OUR Walmart, which was set up by the United Food and Commercial Workers (UFCW) union last year, has publicly called for wage increases to $13 an hour, full-time and flexible work schedules, health benefits, and the freedom to air grievances without retaliation. In recent months, these demands have gained support and several stores and warehousing contractors, particularly in southern California and Illinois, have been hit by limited job actions. The company responded by reducing the work hours of outspoken workers and threatening them with discipline and termination.

Walmart officials dismissed last week’s protests, claiming they involved only 26 stores and no more than 80 actual workers. Nevertheless, the company is clearly concerned about growing anger and has used both intimidation and professed concern over the rights of its employees to dampen opposition. On the eve of the protests, the company sought but failed to receive an injunction from the National Labor Relations Board to ban the protests. At the same time, it offered its employees an additional 10 percent discount on a basket of goods if they showed up for work.

There are deep grievances motivating Walmart workers. According to IBISWorld, an independent market research group, Walmart’s average sale “associate” makes $8.81 per hour. This is the equivalent of an annual salary of $15,576, based upon Walmart’s full-time status of 34 hours per week—well below the 2010 Federal Poverty Level of $22,050 for a family of four.

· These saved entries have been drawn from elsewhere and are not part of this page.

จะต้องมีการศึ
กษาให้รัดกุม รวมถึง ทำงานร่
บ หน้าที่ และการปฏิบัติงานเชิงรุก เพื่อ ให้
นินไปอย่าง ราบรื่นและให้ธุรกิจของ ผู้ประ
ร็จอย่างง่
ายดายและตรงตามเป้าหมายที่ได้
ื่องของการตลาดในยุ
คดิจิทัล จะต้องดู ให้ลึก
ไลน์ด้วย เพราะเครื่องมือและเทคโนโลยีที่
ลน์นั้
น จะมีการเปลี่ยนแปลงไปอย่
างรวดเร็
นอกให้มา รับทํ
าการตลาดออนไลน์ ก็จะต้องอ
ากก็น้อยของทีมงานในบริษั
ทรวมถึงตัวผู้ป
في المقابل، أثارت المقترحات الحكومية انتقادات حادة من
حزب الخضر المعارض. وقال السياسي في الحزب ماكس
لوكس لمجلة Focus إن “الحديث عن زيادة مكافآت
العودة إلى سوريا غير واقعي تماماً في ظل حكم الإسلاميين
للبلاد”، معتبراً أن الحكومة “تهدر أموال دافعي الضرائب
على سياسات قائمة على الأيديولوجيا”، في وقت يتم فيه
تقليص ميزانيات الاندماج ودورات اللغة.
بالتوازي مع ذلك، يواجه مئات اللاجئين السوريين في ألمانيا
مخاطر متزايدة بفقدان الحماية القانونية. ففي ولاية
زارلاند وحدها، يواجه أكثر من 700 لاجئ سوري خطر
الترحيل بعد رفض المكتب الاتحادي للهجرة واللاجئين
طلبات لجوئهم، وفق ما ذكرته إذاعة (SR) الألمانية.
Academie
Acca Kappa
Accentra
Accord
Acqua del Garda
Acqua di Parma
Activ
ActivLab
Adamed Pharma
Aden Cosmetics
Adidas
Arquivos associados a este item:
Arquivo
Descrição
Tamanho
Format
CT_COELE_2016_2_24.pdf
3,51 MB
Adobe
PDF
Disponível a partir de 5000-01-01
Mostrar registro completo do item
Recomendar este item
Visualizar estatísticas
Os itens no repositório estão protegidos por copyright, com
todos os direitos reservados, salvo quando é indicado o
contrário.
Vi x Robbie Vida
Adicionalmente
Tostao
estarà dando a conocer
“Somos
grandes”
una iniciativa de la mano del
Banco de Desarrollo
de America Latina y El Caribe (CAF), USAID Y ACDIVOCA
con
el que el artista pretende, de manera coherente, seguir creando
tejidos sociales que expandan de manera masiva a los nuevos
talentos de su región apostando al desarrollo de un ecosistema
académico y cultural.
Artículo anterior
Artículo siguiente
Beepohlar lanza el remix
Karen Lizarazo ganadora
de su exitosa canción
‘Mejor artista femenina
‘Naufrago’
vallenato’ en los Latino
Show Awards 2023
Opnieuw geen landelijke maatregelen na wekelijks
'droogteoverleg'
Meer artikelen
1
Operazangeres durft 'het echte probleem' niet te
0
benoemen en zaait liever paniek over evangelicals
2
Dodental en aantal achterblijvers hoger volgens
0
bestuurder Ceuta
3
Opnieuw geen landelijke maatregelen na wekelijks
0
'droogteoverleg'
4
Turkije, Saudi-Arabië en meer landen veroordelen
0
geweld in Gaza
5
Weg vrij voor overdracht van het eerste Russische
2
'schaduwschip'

Meanwhile, the company, which made $15 billion in profits last year, paid its CEO, Mike Duke, $18.1 million, around 1,200 times the annual income of the average Walmart sales employee. The six members of the Walton family—heirs to the Walmart fortune and near majority owners of the company—have a combined wealth of $93 billion, more than the bottom 30 percent of Americans combined.

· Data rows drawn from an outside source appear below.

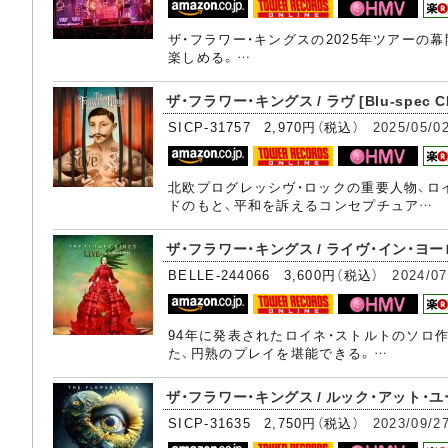
ザ・フラワー・キングスの2025年ツアー
楽しめる。…
ザ・フラワー・キングス / ラヴ [Blu-spec C
SICP-31757 2,970円（税込）
2025/05/0
北欧プログレッシヴ・ロックの重要人物、ロ
ドのもと、平和を訴えるコンセプチュア…
ザ・フラワー・キングス / ライヴ・イン・ヨーロッ
BELLE-244066 3,600円（税込）
2024/07
94年に発表されたロイネ・ストルトのソロ
た、円熟のプレイを堪能できる。…
ザ・フラワー・キングス / ルック・アット・ユー・ナ
SICP-31635 2,750円（税込）
2023/09/2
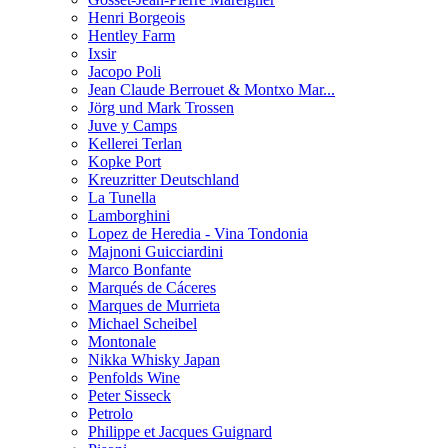
Henri Borgeois
Hentley Farm
Ixsir
Jacopo Poli
Jean Claude Berrouet & Montxo Mar...
Jörg und Mark Trossen
Juve y Camps
Kellerei Terlan
Kopke Port
Kreuzritter Deutschland
La Tunella
Lamborghini
Lopez de Heredia - Vina Tondonia
Majnoni Guicciardini
Marco Bonfante
Marqués de Cáceres
Marques de Murrieta
Michael Scheibel
Montonale
Nikka Whisky Japan
Penfolds Wine
Peter Sisseck
Petrolo
Philippe et Jacques Guignard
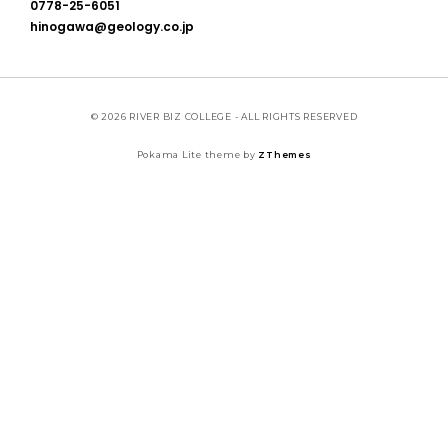
0778-25-6051
hinogawa@geology.co.jp
© 2026 RIVER BIZ COLLEGE - ALL RIGHTS RESERVED
Pokama Lite theme by
ZThemes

The unions behind the protest neither have the desire nor the ability to wage any serious struggle to improve workers’ conditions or living standards. The United Food and Commercial Workers has a decades-long record of isolating and betraying strikes and collaborating with the employers in slashing the wages and benefits of its own members. In large part due to the sweetheart deals signed by the UFCW and other unions, the average wages of retail workers fell a staggering 25 percent in the 1980s.

Major supermarket chains organized by the UFCW—like Albertsons which is currently laying off 2,500 supermarket workers in southern California and Nevada—have been hard hit by the growth of Walmart and other nonunion “big box” stores, leading to a loss of membership and dues income for the union apparatus. Having previously failed to organize Walmart, the UFCW hopes to at least persuade a section of the company’s 1.4 million workers to pay dues to OUR Walmart. In pursuit of this aim, the UFCW is promoting the bankrupt strategy of appealing to corporate shareholders, the news media and the political establishment to pressure Walmart into corporate “reform.”

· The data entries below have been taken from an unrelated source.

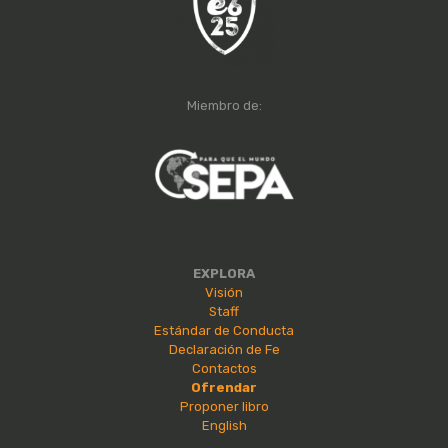
Miembro de:
EXPLORA
Visión
Staff
Estándar de Conducta
Declaración de Fe
Contactos
Ofrendar
Proponer libro
English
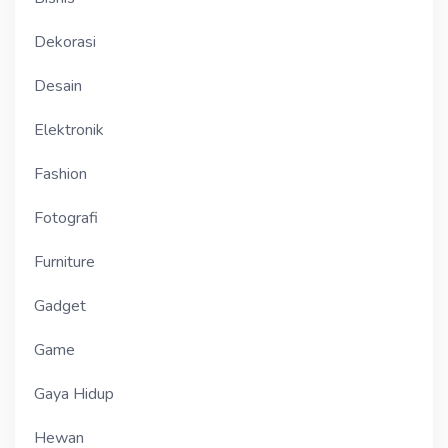
Dekorasi
Desain
Elektronik
Fashion
Fotografi
Furniture
Gadget
Game
Gaya Hidup
Hewan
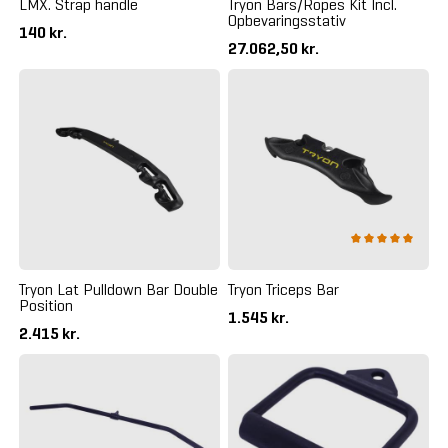
LMX. Strap handle
Tryon Bars/Ropes Kit Incl.
Opbevaringsstativ
140 kr.
27.062,50 kr.
Tryon Lat Pulldown Bar Double
Tryon Triceps Bar
Position
1.545 kr.
2.415 kr.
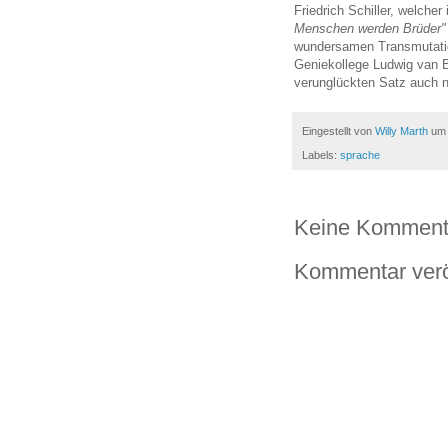
Friedrich Schiller, welcher
Menschen werden Brüder"
wundersamen Transmutation
Geniekollege Ludwig van B
verunglückten Satz auch n
Eingestellt von
Willy Marth
u
Labels:
sprache
Keine Komment
Kommentar verö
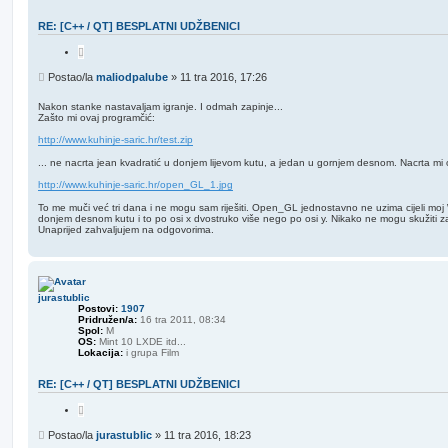
r
k
e
RE: [C++ / QT] BESPLATNI UDŽBENICI
t
r
C
a
i
ž
t
P
Postao/la
maliodpalube
»
11 tra 2016, 17:26
i
i
o
r
v
s
a
Nakon stanke nastavaljam igranje. I odmah zapinje...
a
j
Zašto mi ovaj programčić:
t
n
http://www.kuhinje-saric.hr/test.zip
j
e
... ne nacrta jean kvadratić u donjem lijevom kutu, a jedan u gornjem desnom. Nacrta mi
http://www.kuhinje-saric.hr/open_GL_1.jpg
To me muči već tri dana i ne mogu sam riješiti. Open_GL jednostavno ne uzima cijeli moj
donjem desnom kutu i to po osi x dvostruko više nego po osi y. Nikako ne mogu skužiti za
Unaprijed zahvaljujem na odgovorima.
jurastublic
Postovi:
1907
Pridružen/a:
16 tra 2011, 08:34
Spol:
M
OS:
Mint 10 LXDE itd...
Lokacija:
i grupa Film
RE: [C++ / QT] BESPLATNI UDŽBENICI
C
i
t
P
Postao/la
jurastublic
»
11 tra 2016, 18:23
i
o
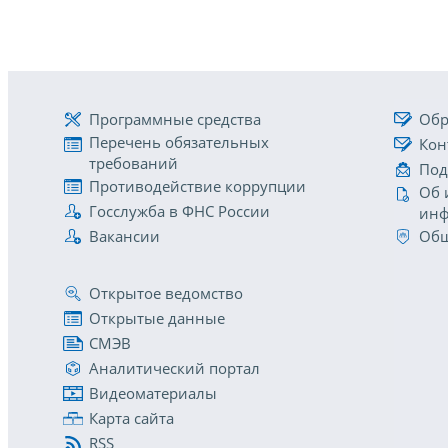
Программные средства
Обр
Перечень обязательных
Кон
требований
Под
Противодействие коррупции
Об 
Госслужба в ФНС России
инф
Вакансии
Общ
Открытое ведомство
Открытые данные
СМЭВ
Аналитический портал
Видеоматериалы
Карта сайта
RSS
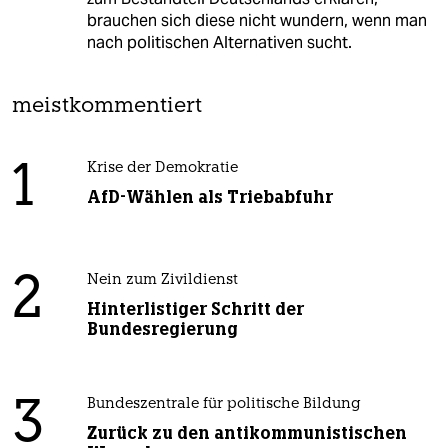
brauchen sich diese nicht wundern, wenn man
nach politischen Alternativen sucht.
meistkommentiert
1
Krise der Demokratie
AfD-Wählen als Triebabfuhr
2
Nein zum Zivildienst
Hinterlistiger Schritt der
Bundesregierung
3
Bundeszentrale für politische Bildung
Zurück zu den antikommunistischen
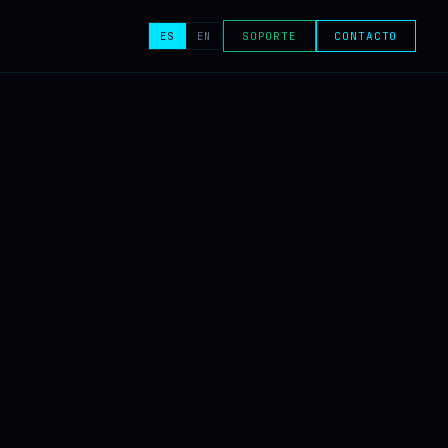
ES
EN
SOPORTE
CONTACTO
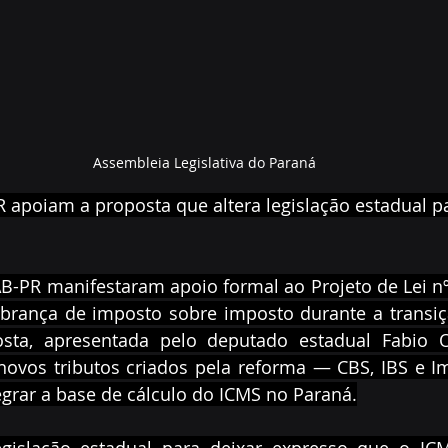
Assembleia Legislativa do Paraná
 apoiam a proposta que altera legislação estadual p
B-PR manifestaram apoio formal ao Projeto de Lei nº
brança de imposto sobre imposto durante a transiç
osta, apresentada pelo deputado estadual Fabio Oli
novos tributos criados pela reforma — CBS, IBS e Im
grar a base de cálculo do ICMS no Paraná.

An article in the New York Times last year noted that OUR Walmart organizers “are receiving help from ASGK Public Strategies, a consulting firm long associated with David Axelrod, President Obama’s top political strategist.” In Florida, newly elected Democratic Congressman Alan Grayson joined protesters at a Walmart in St. Cloud.

Far from opposing poverty wages, however, the Obama administration has made this the centerpiece of its strategy for “economic recovery” and enticing global companies to invest in the US rather than Mexico, China or other low-wage countries. No struggle to defend Walmart workers is possible if it is tied to the very same political forces that defend the exploitation of the working class.

The unification of Walmart and other retail workers to fight for their social rights requires the formation of new organizations, independent of the corporatist unions and the Democratic Party, and the profit system they defend.